Excelのデータが壊れてしまう理由は主に2つあります。1つはExcelやパソコンの不具合によってデータの消失や不具合が発生するケースです。稀ではあるものの、データが修復できない可能性もあるため、Excelファイルに限らず重要なデータは別のハードディスクやサーバなどにバックアップしておくことをおすすめします。
もう1つは、Excelファイルを複数人で共有して使用しているとき、人為的なミスによってデータを壊してしまうことが考えられます。データを壊すといっても、Excelファイルを開けなくなるようなものではなく、入力されていた関数や計算式を誤って消してしまった、セルのコピーや貼り付けなどを行って計算式を狂わせてしまった、というものです。
作業者がこれらのミスによる不具合に気づかずにデータを上書き保存してしまうと、計算式が壊れたファイルをそのまま使用することになってしまいます。このような事態を防ぐには、ファイルを共有するときにデータを保護しておくことが重要です。
Excelでは、シート全体に保護をかけることができます。紙のノートに例えると、ページの表面を透明なカバーで覆うようなイメージです。保護されたExcelのシートは文字を入力することはもちろん、データの移動や削除などができなくなり、作業できる範囲が制限されます。
シート全体を保護するには、まず保護したいシートを選択し、「校閲」タブの「シートの保護」をクリックします。「シートとロックされたセルの内容を保護する」にチェックマークを入れて、「OK」をクリックすれば、シートの保護ができます。

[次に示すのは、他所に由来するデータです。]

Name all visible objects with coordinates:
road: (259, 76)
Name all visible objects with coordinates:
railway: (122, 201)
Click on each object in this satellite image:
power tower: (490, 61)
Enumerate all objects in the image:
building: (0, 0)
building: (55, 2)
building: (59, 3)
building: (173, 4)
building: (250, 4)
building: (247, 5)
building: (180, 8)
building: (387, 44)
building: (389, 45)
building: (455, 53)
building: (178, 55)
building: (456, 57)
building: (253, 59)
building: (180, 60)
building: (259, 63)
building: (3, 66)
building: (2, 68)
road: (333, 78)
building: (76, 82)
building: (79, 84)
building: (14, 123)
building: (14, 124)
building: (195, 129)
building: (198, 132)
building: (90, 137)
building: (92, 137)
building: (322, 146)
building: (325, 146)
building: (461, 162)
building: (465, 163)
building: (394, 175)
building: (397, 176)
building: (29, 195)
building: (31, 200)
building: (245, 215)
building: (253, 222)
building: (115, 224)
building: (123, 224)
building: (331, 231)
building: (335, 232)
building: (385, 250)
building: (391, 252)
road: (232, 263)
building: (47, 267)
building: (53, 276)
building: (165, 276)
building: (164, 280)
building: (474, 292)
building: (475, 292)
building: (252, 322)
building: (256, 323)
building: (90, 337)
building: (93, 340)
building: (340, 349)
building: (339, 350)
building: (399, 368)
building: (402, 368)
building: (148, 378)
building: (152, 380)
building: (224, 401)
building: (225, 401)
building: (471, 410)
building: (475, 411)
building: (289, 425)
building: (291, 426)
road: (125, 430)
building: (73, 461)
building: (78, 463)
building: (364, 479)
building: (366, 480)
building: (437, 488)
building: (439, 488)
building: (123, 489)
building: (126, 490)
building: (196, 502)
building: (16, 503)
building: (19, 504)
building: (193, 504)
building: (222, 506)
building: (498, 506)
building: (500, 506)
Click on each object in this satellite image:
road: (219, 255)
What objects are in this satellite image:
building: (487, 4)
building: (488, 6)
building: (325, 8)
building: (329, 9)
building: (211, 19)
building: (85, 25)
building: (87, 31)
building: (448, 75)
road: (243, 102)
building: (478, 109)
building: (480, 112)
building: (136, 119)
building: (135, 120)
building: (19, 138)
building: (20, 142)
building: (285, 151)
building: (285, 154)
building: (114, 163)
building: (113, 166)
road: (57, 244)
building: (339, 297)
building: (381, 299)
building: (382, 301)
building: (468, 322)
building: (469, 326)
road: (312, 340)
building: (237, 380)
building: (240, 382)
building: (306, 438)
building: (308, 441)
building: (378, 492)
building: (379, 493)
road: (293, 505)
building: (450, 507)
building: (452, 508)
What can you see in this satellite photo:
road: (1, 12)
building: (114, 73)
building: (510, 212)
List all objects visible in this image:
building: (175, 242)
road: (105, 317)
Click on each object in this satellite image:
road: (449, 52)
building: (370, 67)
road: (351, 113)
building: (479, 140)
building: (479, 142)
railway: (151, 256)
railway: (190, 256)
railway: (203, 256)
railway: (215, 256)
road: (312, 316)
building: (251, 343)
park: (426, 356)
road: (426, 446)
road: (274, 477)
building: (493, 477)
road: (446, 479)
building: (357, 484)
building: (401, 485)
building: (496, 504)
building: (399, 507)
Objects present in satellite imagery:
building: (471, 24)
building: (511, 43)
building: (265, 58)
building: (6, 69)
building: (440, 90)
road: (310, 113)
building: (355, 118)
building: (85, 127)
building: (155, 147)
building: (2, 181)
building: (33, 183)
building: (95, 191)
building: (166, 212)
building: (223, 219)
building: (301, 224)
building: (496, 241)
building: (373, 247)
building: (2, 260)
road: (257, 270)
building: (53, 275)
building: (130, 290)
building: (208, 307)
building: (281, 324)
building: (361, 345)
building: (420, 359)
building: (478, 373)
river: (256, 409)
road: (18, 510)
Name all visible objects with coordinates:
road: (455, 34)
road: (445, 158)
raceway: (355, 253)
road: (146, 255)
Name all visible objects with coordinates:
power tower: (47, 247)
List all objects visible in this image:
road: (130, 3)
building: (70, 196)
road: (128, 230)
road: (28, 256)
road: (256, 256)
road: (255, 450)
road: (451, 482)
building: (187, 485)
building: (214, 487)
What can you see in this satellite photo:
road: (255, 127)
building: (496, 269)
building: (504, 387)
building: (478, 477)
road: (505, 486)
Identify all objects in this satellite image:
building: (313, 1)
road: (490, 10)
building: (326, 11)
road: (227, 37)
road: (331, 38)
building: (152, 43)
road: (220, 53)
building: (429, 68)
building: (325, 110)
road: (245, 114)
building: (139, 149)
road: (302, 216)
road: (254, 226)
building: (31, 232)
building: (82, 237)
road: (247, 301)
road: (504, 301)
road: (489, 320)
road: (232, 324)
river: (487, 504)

「シートの保護」の設定ウィンドウでは、シートを保護した後で一部の操作を許可することもできます。たとえば、セルの範囲選択や書式設定などを許可したいときは、チェックを入れておきましょう。また、パスワードを設定することもでき、パスワードを知る人だけで保護を解除して、作業してもらうといった使い方もできます。
シート全体ではなく、一部のセルだけに保護をかけることも可能です。たとえば、見積書などを作成するExcelファイルで、合計やデータの抽出など、関数や計算式が入っている部分だけ保護をかけ、コードや商品名、金額などのセルは自由に入力できるようにしておけば、誤って関数や計算式を消されてしまうリスクが減ります。
一部のセルを保護するには、まず、保護しない(自由に入力できる)セルを選択し、右クリックで「セルの書式設定」を選択します。「保護」タブをクリックすると、「ロック」という項目にチェックマークが入っていますので、チェックを外します。そして前述した方法でシート全体の保護を行うと、このセルだけは編集ができる状態になります。
保護しないセルがほかにもある場合は、同様の操作を繰り返します。保護しないセルが広範囲の場合は、セルを複数選択してから一度に書式設定をかけるほうが効率的です。最後に、「シートの保護」をかければ完了です。
Excelを複数人で使用する可能性がある場合、大事なデータにはしっかり保護をかけて、作業しても構わない範囲のみ編集できるようにしておくことが大切です。また、もしものことを考えて、データのバックアップもしっかり取っておくようにしましょう。